Jehovah’s Witnesses Now Outnumber All Other Minority Faiths in Karabakh Combined

Paul Goble

            Staunton, March 20 – Ninety-eight percent of the residents of Nagorno-Karabakh, Yevgeny Vyshegorodsky of the Caucasus Post reports; but Jehovah’s Witnesses have more than half of the 3500 followers of other faiths, including Orthodoxy, Catholicism, and Protestantism.  Significantly, today, there are no Muslims at all.

            Three aspects of these numbers are significant. First, they show that the Armenian authorities in control of Karabakh have successfully driven out or underground all the Muslims, a term that in the case of that region means virtually all the Azerbaijanis, the kind of ethnic displacement that Baku has long complained about.

            Second, they indicate that despite its efforts, the Russian Orthodox Church has made little headway in what is for Moscow one of the “frozen” conflicts on which the Kremlin depends.  Given the Moscow Patriarchate’s losses in Ukraine, this is yet another stinging debate for its claims to be a politically useful ally of the Russian powers that be.

            And third, these figures indicate that in such troubled times, activist religious groups like the Witnesses have a much better chance of gaining support than do traditional faiths, yet another reason why the Kremlin seems so committed to suppressing them but a fact of life that others interested in conflict resolution should not fail to take into consideration.

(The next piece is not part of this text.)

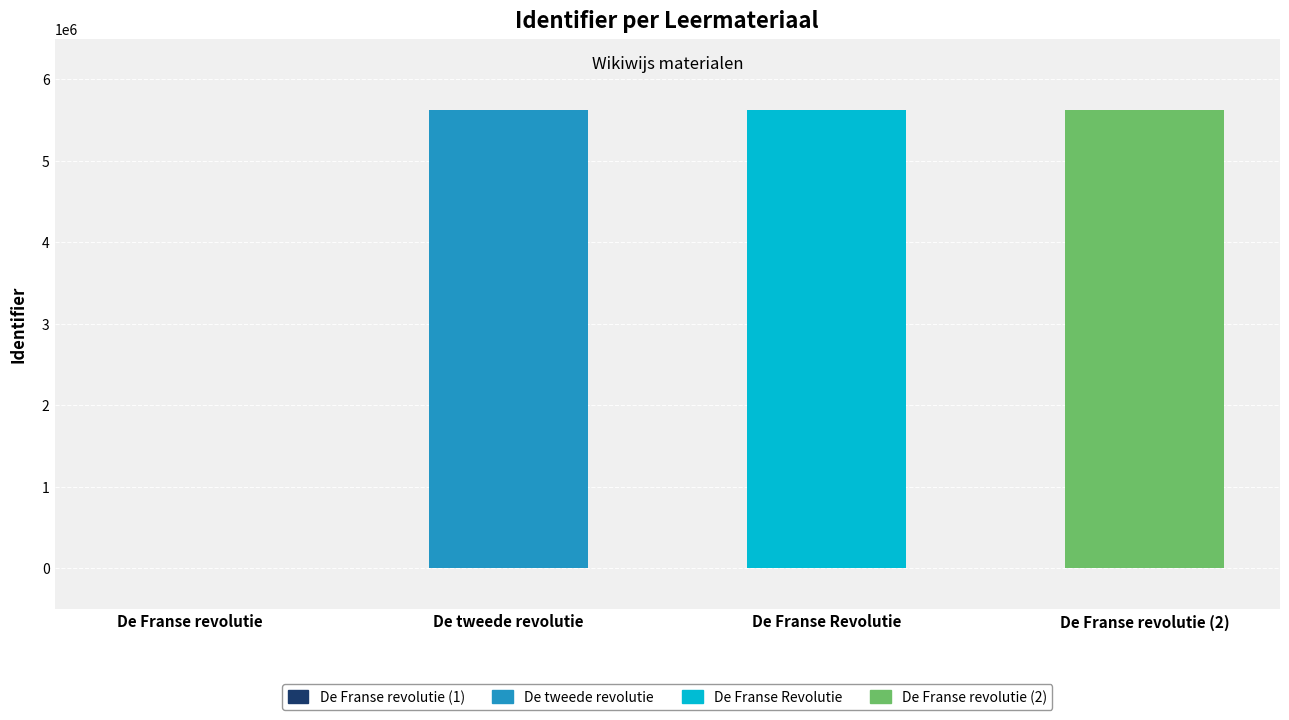

What value does the data have at De Franse Revolutie?

5622781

            In today’s Caucasus Post, the journalist surveys the religious situation in a region where most analysts focus only on ethnic issues.  He notes that at present “98 percent of the population of Karabakh” are followers of the ancient Armenian Apostolic Church” (

            The Armenian cathedral there was built in the 1860s, harmed during the conflicts after 1917, and used as a garage and storage facility under the Soviets.  During the active phase of the Karabakh war, the journalist continues, the cathedral was used by Azerbaijani forces as an arms dump. It was restored only in 1998.

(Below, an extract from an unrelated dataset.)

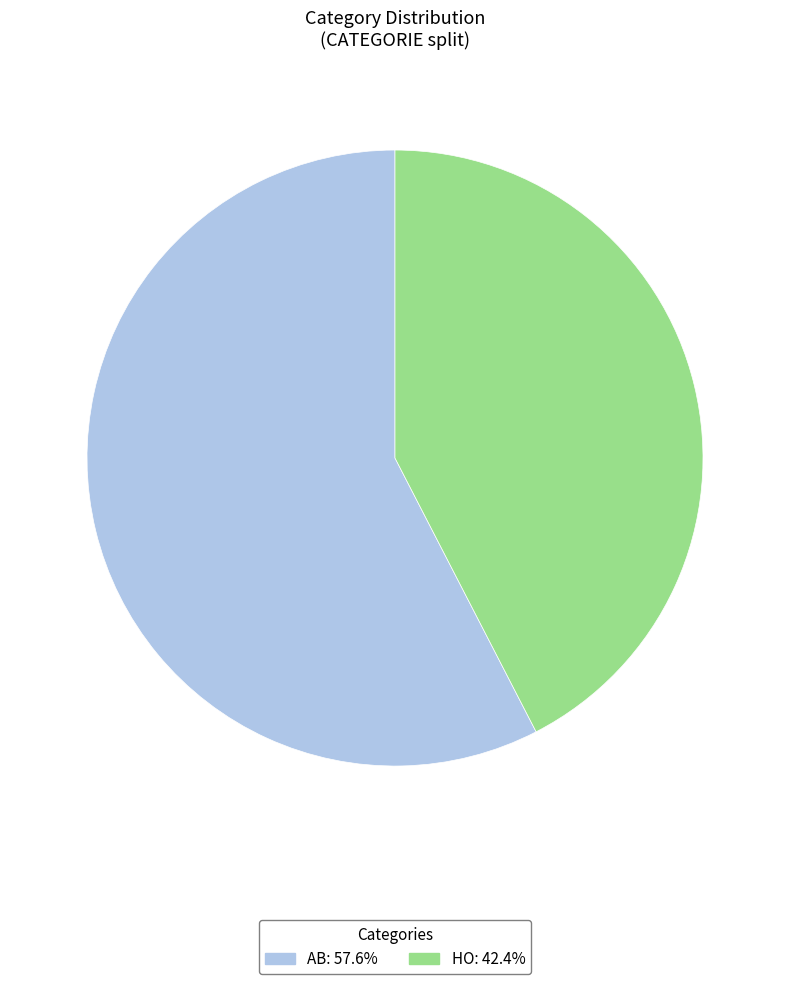

Is the sum of HO: 42.4% and AB: 57.6% greater than half?

Yes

            The religious community of Karabakh which has disappeared in this century consists of the Muslims, mostly Azerbaijanis, but also Kurds and Persians.  At the start of the 20th century, they formed 62 percent of the region’s population. But by the end, they ad contracted “in fact to 0 percent.” 

            The Agdam mosque was one of the few structures in the ghost town of Agdam that was not destroyed ruing the Armenian-Azerbaijani war, Vyshegorodsky says.  Like the Armenian cathedral, it was built in the 1860s, fell into disuse and was damaged in the various wars. By 2010, it was being used to house animals, although that reportedly has ended since that time.

            At the present time, he continues, “there are 11 religious organizations in addition to the Armenian Apostolic Church.” These have “approximately 3500 members, of whom more than 2,000 are Jehovah’s Witnesses.” Other minority faiths include Baptists, Catholics and Russian Orthodox.

            In 2012, the ROC MP began to build an Orthodox church in Stepanakert; but in 2016, construction stopped because of a lack of funds. “To this day,” Vyshegorodsky reports, “construction has not been restarted.”